Sounds on the street
For the head of sound, Greg Moon, 15 years has kind of “just happened.” There was a three-year break while he travelled and freelanced overseas but like many others he eventually returned to Shortland Street. “They said ‘Greg we need you for a couple of weeks to tide us over to Christmas’ and I said three weeks tops – that was 10 years ago,” Greg says. “It’s a steady income, with freelance work you don’t know where the next cheque will come from.” What helps to keep him fresh is the occasional junket, like a documentary he did with Sir Edmund Hillary in Nepal. “We have a line producer who is very positive about people going away.” It’s important for creative and intrinsic reasons, Greg says, and he appreciates having an employer who supports this.
He agrees it is a good launching pad for crew, although his last boom operator stayed about six years. “It’s a place for people to cut their teeth and get prepared for the outside world,” he says. “They enjoy themselves while they’re here, it’s a real juggernaut but they keep coming back for more. So much money is spent training people and you get to know the job so well. It’d be silly to not welcome people back and have to go through the same rigmarole with the next person.”
Training is also a large part of his job, and he says the lack of it in the freelance world is a worry. “Usually people who have been trained here go on to do really good things,” he says. “They then seem to be able to soak up the pressure in the outside world – there is constant pressure here.”
Finding cover is hard. “Not many sound recordists can come in and cover; I have to train my boom ops to do it.” Previous employees often get called back from freelance work. “We don’t just do hand-held boom; we have this big mechanical machine in the studio.” About one and a half days each week are shot on location, and the rest is in the studio. “We’re shooting three cameras, it’s being cut live if you like, get one full run and you’ve got the whole scene,” he says. “If you’re outside on location you’d be on one or two cameras.”
Live training has its own difficulties, and moments have to be picked carefully. “If a really emotional scene is coming up then we can’t have a trainee on the boom because if we have to go again – it doesn’t look good for the sound department and not good for the actors to have to repeat it,” he says. “Trying to get that trainee to get a certain amount of experience to be accepted into the harder scenes is a pretty hard balance and has to be managed finely.” Every scene presents a new challenge, he says. “How it’s lit, how the director blocks the scene, where the actors are moving.”
He misses the variety of freelance work and the downtime. “All the different jobs you get to do, knowing you might not have anything the next day so you can go surfing or spend time with your family – it’s one of the benefits while it’s one of the downsides.” He says the show has been a constant in the industry with many old employees called in for cover and freelancers brought in on location and second unit days. “There is always Shortland Street to fall back on.”

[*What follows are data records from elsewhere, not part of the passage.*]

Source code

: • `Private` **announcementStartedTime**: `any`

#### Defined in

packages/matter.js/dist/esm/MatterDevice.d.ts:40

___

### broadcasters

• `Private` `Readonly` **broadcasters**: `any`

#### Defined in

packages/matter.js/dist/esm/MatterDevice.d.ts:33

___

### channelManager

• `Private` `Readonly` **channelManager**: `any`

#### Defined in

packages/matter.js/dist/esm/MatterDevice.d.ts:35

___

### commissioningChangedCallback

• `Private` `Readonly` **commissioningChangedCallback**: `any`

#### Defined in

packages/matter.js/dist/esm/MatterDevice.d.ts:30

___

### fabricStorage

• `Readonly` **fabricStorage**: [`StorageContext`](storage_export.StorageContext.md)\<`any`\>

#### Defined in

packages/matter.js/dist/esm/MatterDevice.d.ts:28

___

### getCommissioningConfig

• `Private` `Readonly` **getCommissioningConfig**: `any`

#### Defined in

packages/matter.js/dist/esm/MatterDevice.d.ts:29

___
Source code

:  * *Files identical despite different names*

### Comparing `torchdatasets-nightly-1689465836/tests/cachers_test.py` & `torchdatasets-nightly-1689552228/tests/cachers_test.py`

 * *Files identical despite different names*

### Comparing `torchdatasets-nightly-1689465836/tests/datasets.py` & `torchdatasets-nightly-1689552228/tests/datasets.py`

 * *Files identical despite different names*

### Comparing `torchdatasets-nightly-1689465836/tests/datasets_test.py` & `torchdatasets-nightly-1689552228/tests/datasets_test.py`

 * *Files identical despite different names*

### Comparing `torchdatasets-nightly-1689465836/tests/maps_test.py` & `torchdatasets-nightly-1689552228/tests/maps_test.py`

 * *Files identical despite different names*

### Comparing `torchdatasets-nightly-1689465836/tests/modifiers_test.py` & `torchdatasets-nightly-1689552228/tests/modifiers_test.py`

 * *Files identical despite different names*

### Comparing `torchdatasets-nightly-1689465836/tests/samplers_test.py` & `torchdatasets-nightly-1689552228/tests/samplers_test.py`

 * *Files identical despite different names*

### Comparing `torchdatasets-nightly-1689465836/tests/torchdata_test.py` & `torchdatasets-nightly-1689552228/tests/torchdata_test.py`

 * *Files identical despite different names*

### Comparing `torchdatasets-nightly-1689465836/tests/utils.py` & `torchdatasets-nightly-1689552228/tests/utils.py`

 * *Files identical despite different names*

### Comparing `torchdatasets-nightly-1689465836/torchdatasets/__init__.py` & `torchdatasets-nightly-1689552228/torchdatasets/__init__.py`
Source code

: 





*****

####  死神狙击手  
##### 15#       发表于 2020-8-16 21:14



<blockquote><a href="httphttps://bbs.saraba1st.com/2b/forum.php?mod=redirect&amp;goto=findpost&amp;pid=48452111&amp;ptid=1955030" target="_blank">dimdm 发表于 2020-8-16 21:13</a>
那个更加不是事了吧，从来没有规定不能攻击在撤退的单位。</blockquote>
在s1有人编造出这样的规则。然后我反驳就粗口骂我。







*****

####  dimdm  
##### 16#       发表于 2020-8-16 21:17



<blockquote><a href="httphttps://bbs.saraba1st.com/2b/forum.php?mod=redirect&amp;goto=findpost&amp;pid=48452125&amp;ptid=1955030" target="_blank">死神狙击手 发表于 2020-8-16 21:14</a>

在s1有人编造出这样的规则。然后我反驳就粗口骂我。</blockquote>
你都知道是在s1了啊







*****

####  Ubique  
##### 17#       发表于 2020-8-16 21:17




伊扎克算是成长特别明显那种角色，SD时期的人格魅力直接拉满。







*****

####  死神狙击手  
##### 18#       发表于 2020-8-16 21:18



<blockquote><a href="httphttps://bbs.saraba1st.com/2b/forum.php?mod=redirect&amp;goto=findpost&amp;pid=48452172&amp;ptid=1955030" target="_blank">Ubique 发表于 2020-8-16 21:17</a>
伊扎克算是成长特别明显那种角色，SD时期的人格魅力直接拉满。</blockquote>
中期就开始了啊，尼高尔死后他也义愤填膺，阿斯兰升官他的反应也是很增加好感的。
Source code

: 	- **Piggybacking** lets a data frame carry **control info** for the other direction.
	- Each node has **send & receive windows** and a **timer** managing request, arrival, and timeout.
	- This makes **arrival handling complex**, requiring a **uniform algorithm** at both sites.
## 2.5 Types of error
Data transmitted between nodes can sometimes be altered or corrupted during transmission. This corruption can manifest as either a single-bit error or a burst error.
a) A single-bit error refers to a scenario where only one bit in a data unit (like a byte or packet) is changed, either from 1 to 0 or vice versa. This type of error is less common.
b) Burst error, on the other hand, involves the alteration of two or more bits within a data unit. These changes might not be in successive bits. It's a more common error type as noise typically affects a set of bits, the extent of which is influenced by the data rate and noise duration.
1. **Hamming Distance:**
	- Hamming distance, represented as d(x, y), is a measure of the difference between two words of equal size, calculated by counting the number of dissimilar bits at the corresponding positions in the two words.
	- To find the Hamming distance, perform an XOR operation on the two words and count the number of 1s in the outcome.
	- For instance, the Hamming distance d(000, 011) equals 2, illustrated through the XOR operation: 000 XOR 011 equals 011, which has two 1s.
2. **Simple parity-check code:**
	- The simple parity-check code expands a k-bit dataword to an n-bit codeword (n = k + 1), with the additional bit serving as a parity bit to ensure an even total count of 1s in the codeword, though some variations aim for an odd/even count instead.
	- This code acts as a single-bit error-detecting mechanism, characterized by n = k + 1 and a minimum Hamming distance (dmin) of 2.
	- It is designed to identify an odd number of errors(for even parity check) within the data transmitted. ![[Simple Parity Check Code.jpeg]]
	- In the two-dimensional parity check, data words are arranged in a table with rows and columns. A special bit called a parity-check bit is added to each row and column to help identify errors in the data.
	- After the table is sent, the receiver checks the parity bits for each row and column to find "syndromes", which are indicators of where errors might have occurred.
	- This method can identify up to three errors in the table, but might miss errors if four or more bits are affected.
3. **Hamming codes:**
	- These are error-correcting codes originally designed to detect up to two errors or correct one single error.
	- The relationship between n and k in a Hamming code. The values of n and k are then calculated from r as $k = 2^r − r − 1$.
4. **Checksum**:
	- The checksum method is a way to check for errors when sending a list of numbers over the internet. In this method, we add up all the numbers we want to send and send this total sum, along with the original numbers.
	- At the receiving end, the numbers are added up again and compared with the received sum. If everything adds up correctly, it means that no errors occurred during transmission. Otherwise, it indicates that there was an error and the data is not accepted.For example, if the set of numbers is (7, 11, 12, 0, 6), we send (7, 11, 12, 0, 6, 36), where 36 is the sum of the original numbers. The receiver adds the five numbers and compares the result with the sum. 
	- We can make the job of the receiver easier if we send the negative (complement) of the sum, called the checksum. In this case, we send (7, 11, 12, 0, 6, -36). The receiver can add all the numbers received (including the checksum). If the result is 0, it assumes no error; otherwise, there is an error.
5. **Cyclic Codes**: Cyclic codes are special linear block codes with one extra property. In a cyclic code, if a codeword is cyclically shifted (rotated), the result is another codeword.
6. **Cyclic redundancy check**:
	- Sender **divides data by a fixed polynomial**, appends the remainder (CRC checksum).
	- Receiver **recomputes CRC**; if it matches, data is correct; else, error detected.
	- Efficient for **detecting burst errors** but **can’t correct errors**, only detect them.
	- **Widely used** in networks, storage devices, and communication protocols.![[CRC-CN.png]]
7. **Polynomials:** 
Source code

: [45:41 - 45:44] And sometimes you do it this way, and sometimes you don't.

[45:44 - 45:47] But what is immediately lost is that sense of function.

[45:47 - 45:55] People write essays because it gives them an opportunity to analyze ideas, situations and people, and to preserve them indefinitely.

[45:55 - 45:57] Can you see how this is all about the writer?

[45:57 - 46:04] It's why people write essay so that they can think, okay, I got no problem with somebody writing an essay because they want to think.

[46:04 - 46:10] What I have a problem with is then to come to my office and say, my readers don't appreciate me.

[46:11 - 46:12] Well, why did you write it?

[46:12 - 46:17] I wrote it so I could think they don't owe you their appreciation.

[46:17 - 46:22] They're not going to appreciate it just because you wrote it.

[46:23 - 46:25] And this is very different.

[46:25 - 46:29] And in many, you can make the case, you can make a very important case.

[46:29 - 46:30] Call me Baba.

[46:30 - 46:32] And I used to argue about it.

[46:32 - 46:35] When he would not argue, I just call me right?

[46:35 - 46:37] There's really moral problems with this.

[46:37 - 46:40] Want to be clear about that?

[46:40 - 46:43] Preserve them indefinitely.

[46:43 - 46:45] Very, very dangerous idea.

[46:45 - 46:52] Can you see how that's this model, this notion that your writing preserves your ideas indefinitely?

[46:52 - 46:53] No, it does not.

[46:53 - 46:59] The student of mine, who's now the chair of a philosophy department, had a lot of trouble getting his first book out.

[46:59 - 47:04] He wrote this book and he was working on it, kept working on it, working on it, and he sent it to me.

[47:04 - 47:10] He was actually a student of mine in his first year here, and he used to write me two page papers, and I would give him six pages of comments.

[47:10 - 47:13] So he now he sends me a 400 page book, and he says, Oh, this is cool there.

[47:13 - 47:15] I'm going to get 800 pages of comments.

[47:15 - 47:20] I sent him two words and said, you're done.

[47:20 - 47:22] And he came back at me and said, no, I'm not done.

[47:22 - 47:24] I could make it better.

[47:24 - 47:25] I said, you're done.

Not having a sound kit keeps his expenses low, and he likes being able to establish working relationships, which can be harder with shorter timeframes. But it’s not a cushy job by any means – a 60-hour working week is quite usual. “You turn up at 7am, you’re locked down for 12 hours and you go home, have dinner and play with the kids for a bit,” he says. “People might think it’s a bit of a cruisey nine-to-five job but it’s not. We’re doing big hours under stressful conditions and it is 48 weeks a year with no hiatus. But I’ve got a family to feed and an oppressive mortgage – I’m living a sitcom with a little sweetener thrown in every now and then.”